__Fragmento de página__:
● ● ● ●
Dicho esto: es preferible errar por el lado de la prudencia y todos los dirigentes políticos o comunicadores masivos que sientan un mínimo de responsabilidad por las personas a la que representan o informan deberían desaconsejar este tipo de situaciones con riesgo cierto de enfermedad y de muerte para quienes asisten y para terceros. Lejos de eso, los mismos activistas que convocaron a las manifestaciones del 20 de junio y el 9 de julio, con --al menos-- la aprobación explícita de la conducción de los tres partidos que componen Juntos por el Cambio, ya anticipan una nueva patriada para el 17 de agosto.
● ● ● ●
__Sección de datos__:

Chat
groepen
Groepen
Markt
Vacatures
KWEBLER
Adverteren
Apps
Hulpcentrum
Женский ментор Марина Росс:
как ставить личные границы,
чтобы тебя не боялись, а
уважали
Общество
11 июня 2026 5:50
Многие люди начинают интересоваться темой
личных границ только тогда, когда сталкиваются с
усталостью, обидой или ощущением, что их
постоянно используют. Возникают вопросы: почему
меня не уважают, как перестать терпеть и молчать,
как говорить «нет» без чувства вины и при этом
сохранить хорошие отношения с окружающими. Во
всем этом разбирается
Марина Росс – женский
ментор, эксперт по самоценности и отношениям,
● ● ● ●
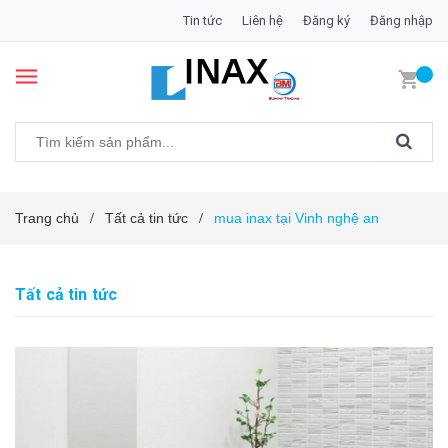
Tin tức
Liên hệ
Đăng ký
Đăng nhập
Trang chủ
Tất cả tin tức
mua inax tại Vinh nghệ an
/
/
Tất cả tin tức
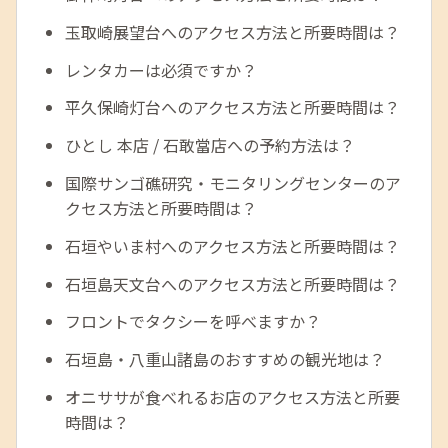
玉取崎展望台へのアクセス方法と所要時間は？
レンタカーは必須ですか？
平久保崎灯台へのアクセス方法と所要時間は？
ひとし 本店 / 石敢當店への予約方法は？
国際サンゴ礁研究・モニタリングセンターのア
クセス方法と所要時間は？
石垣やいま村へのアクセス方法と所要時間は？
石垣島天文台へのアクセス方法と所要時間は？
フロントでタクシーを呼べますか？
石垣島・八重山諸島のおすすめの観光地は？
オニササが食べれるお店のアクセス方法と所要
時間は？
● ● ● ●
__Consigna de trabajo 1__: Según el fragmento sobre las manifestaciones, ¿para qué fecha anticipan los activistas una nueva patriada?
__Consigna de trabajo 2__: Escriba la continuación del fragmento sobre las manifestaciones a partir de su última oración.

__Espacio de respuesta 1__: Para el 17 de agosto.

__Espacio de respuesta 2__:
No se trata, quedó claro, de protestas que tengan como fin modificar una política pública, imponer o revertir una medida o siquiera repudiar un hecho puntual. Son, en cierta forma, ejercicios de catarsis colectiva de un sector social que no sabe lo que quiere pero lo quiere ya. O, para seguir con las citas populares, sabe lo que no quiere (la pandemia, la recesión, un gobierno peronista) y no lo puede evitar. Pero no son un fenómeno espontáneo, sino la herramienta de boicot contra el gobierno de ese sector empresarial, político y mediático, pero sobre todo empresarial, que ha decidido dejar de ceñirse al corset democrático.
Aunque son pocos, es un error pensar que se trata de grupos marginales. Lo conducen las empresas más poderosas del país, su referente político es un expresidente y sus comunicadores lideran los ránkings de audiencia. Cuentan con el apoyo, más o menos explícito, del gobierno de todos los países limítrofes y de la principal potencia del hemisferio occidental. Están financiados por fondos de inversión cuya cartera es varias veces más grande que nuestro PBI. Y ya demostraron no tener ningún apego por la institucionalidad que a veces declaman. El riesgo que representan no se puede subestimar.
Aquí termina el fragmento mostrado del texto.